Content

Speaker

Ali Naseh

Abstract

Generative model leaderboards have become a widely used way for developers and practitioners to discover and adopt state-of-the-art models across modalities such as text, audio, and images. In this talk, I will show that despite their importance, leaderboard infrastructures introduce an underexplored attack surface that enables adversaries to distribute malicious models at scale and manipulate rankings with minimal resources.In the first part, I present TrojanClimb, a general attack framework showing how adversaries can insert malicious behaviors such as backdoors, bias injection, or harmful triggers while still achieving top leaderboard performance. Across benchmark-based and voting-based leaderboards, we demonstrate that poisoned models can quietly rise in rank, inherit trust from popular models, and reach large numbers of unsuspecting users. Our results span four modalities: text embedding, text generation, text to speech, and text to image.In the second part, I present our systematic study of deanonymization attacks on text-to-image leaderboards.

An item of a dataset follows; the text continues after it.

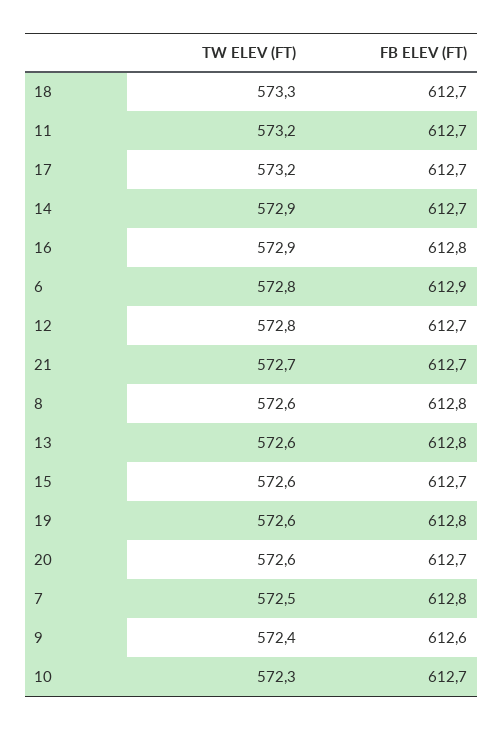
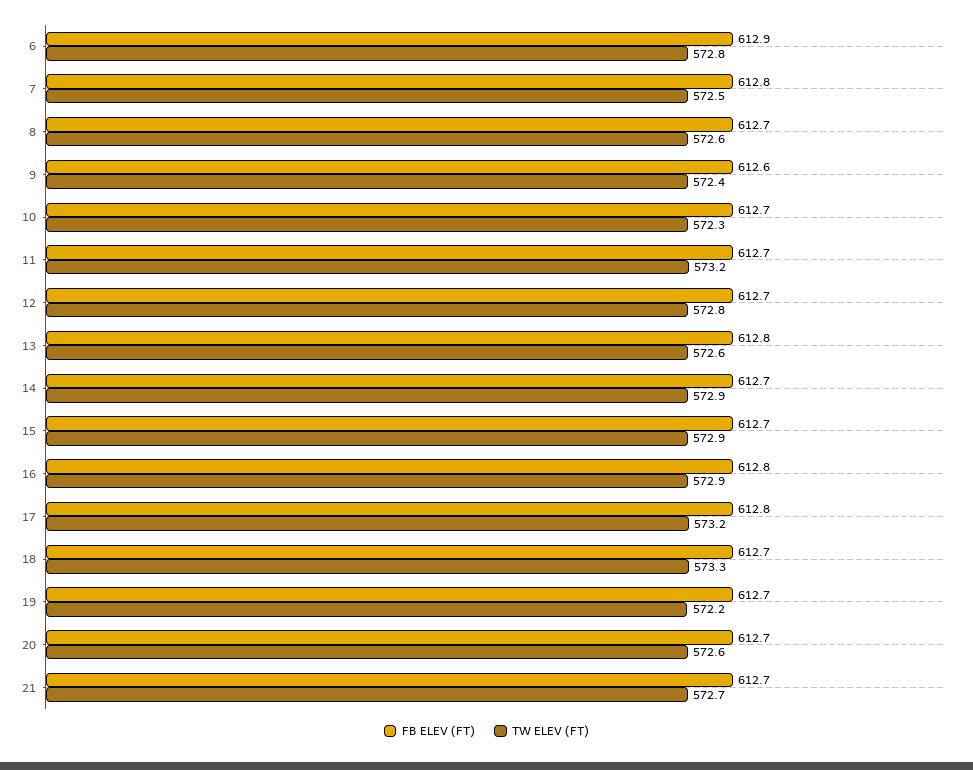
FB ELEV (FT), 17: 612.7 -> 612.8
FB ELEV (FT), 8: 612.8 -> 612.7
TW ELEV (FT), 15: 572.6 -> 572.9
TW ELEV (FT), 19: 572.6 -> 572.2
FB ELEV (FT), 19: 612.8 -> 612.7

We show that generations from each model form tight, well-separated clusters in modern embedding spaces, enabling near-perfect identification of the generating model without prompt control or training data. This breaks the core anonymity assumption in voting based T2I leaderboards and enables strategic vote manipulation.

Bio

Ali Naseh is a PhD candidate in Computer Science at the University of Massachusetts Amherst, advised by Prof. Amir Houmansadr. His research focuses on the security and privacy of large generative models. His work has appeared in leading security and privacy venues, including USENIX Security, ACM CCS (where he received a Distinguished Paper Award), and the IEEE Symposium on Security and Privacy (S&P). Ali has also completed a research internship at Oracle, working on privacy-preserving machine learning.

Host

UMass AI Security